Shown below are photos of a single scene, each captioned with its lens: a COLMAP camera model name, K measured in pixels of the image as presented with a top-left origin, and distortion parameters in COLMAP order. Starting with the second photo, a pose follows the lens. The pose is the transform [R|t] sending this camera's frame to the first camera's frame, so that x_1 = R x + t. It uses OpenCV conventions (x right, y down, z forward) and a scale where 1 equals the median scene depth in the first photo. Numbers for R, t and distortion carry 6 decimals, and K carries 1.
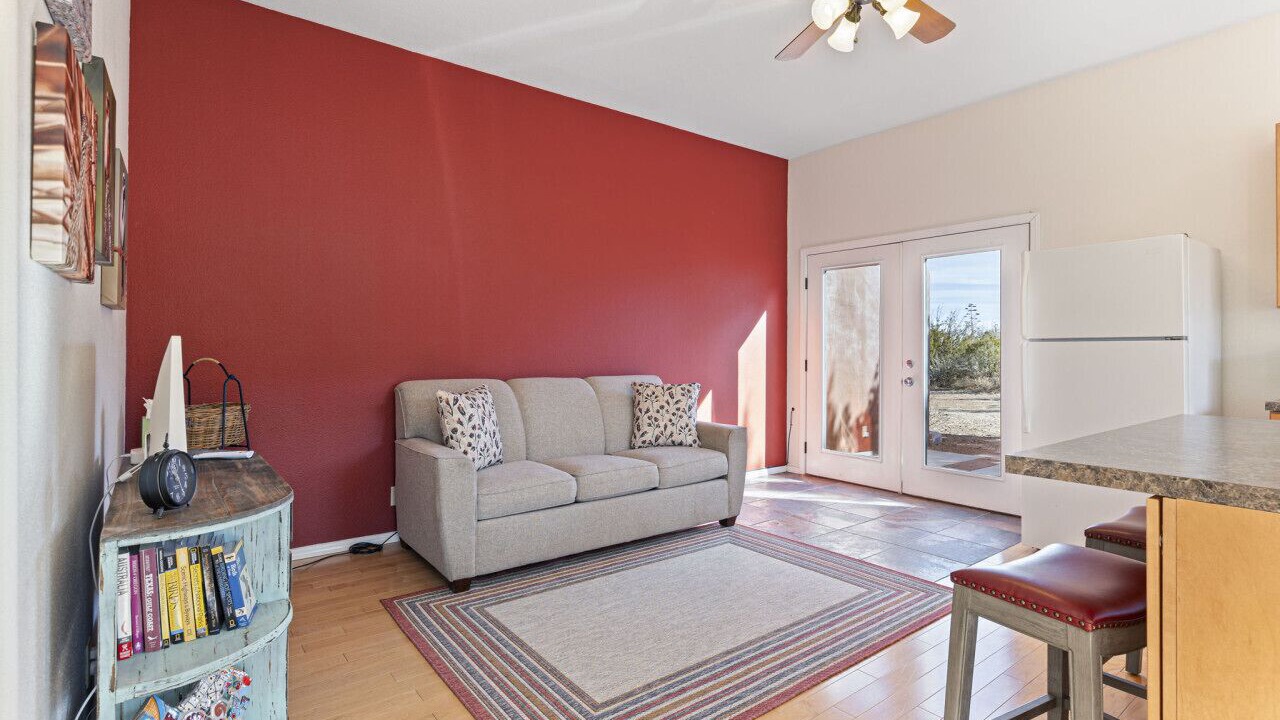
lens RADIAL K [[610.9, 0, 631.8], [0, 610.9, 344.4], [0, 0, 1]] dist [-0.002237, -0.000218]
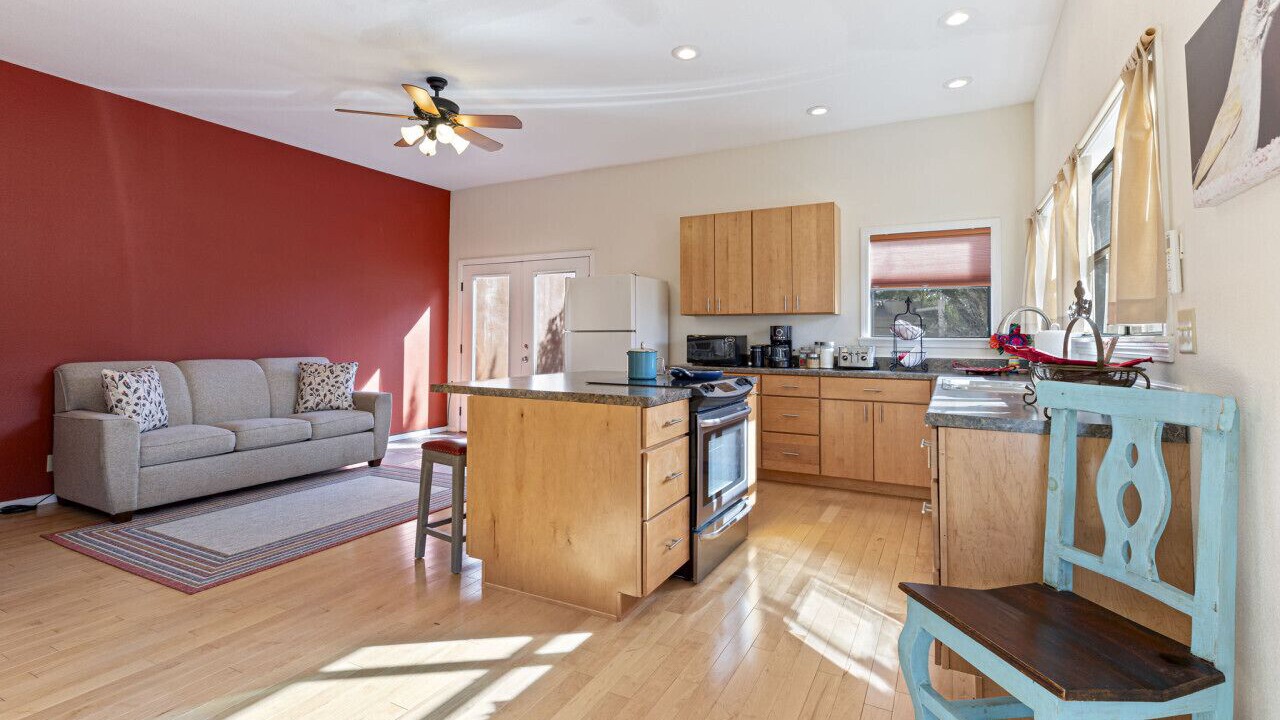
lens RADIAL K [[586.4, 0, 634.8], [0, 586.4, 321.0], [0, 0, 1]] dist [0.002391, 0.000533]
pose [[0.906110, 0.012860, 0.422847, 0.150002], [-0.005551, 0.999813, -0.018513, -0.006812], [-0.423006, 0.014428, 0.906012, -0.521131]]
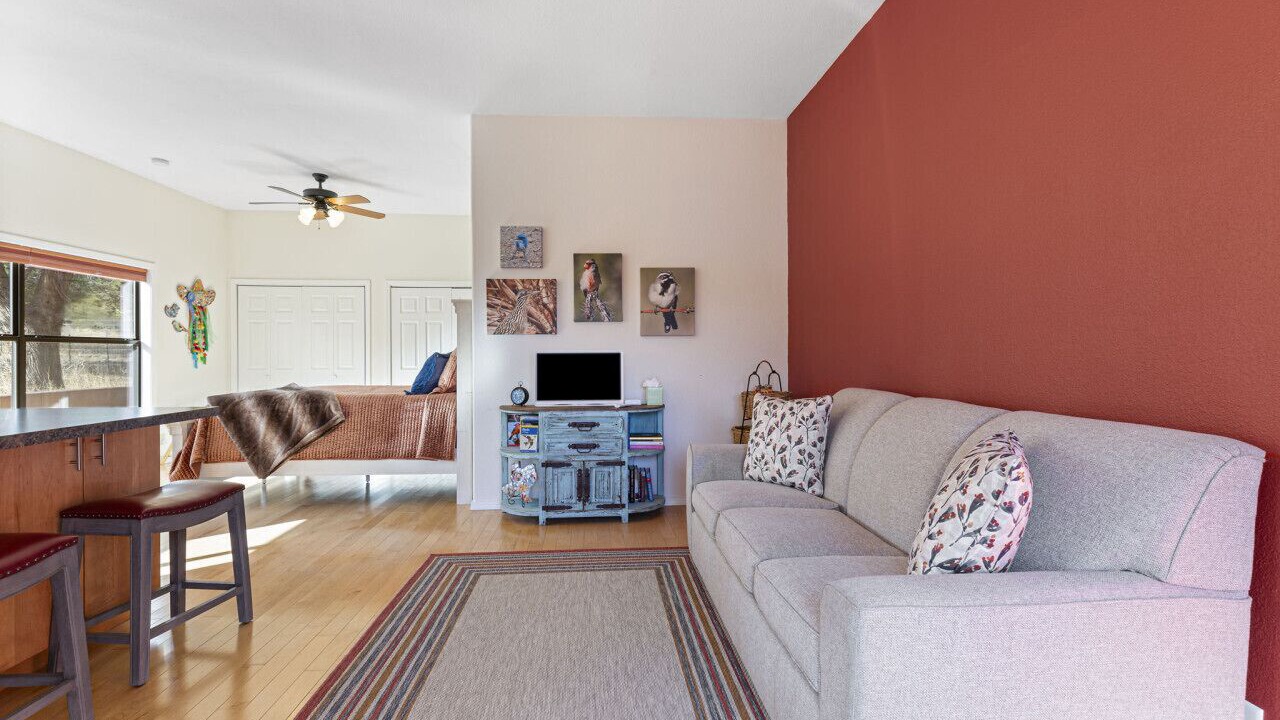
lens RADIAL K [[574.3, 0, 636.5], [0, 574.3, 361.1], [0, 0, 1]] dist [0.004399, 0.000691]
pose [[-0.542615, 0.004789, -0.839968, 0.585972], [0.008981, 0.999960, -0.000101, 0.017648], [0.839933, -0.007598, -0.542636, 1.283348]]
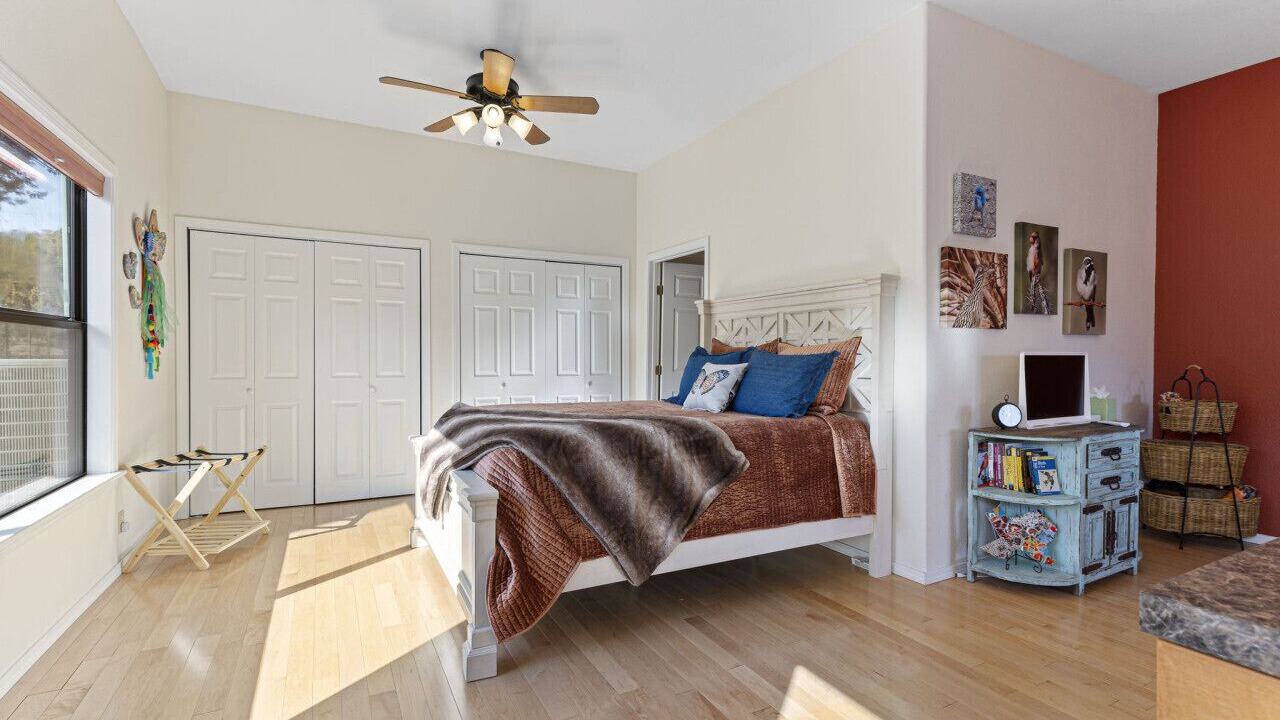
lens RADIAL K [[587.0, 0, 634.3], [0, 587.0, 364.1], [0, 0, 1]] dist [0.001069, 0.000109]
pose [[-0.160648, 0.007552, -0.986983, 0.657156], [0.006376, 0.999958, 0.006614, 0.002942], [0.986991, -0.005230, -0.160689, -0.005737]]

**What is needed:** Leaving images out, please output every line of the data exactly.

**Answer space:**
Shown below are photos of a single scene, each captioned with its lens: a COLMAP camera model name, K measured in pixels of the image as presented with a top-left origin, and distortion parameters in COLMAP order. Starting with the second photo, a pose follows the lens. The pose is the transform [R|t] sending this camera's frame to the first camera's frame, so that x_1 = R x + t. It uses OpenCV conventions (x right, y down, z forward) and a scale where 1 equals the median scene depth in the first photo. Numbers for R, t and distortion carry 6 decimals, and K carries 1.
lens RADIAL K [[610.9, 0, 631.8], [0, 610.9, 344.4], [0, 0, 1]] dist [-0.002237, -0.000218]
lens RADIAL K [[586.4, 0, 634.8], [0, 586.4, 321.0], [0, 0, 1]] dist [0.002391, 0.000533]
pose [[0.906110, 0.012860, 0.422847, 0.150002], [-0.005551, 0.999813, -0.018513, -0.006812], [-0.423006, 0.014428, 0.906012, -0.521131]]
lens RADIAL K [[574.3, 0, 636.5], [0, 574.3, 361.1], [0, 0, 1]] dist [0.004399, 0.000691]
pose [[-0.542615, 0.004789, -0.839968, 0.585972], [0.008981, 0.999960, -0.000101, 0.017648], [0.839933, -0.007598, -0.542636, 1.283348]]
lens RADIAL K [[587.0, 0, 634.3], [0, 587.0, 364.1], [0, 0, 1]] dist [0.001069, 0.000109]
pose [[-0.160648, 0.007552, -0.986983, 0.657156], [0.006376, 0.999958, 0.006614, 0.002942], [0.986991, -0.005230, -0.160689, -0.005737]]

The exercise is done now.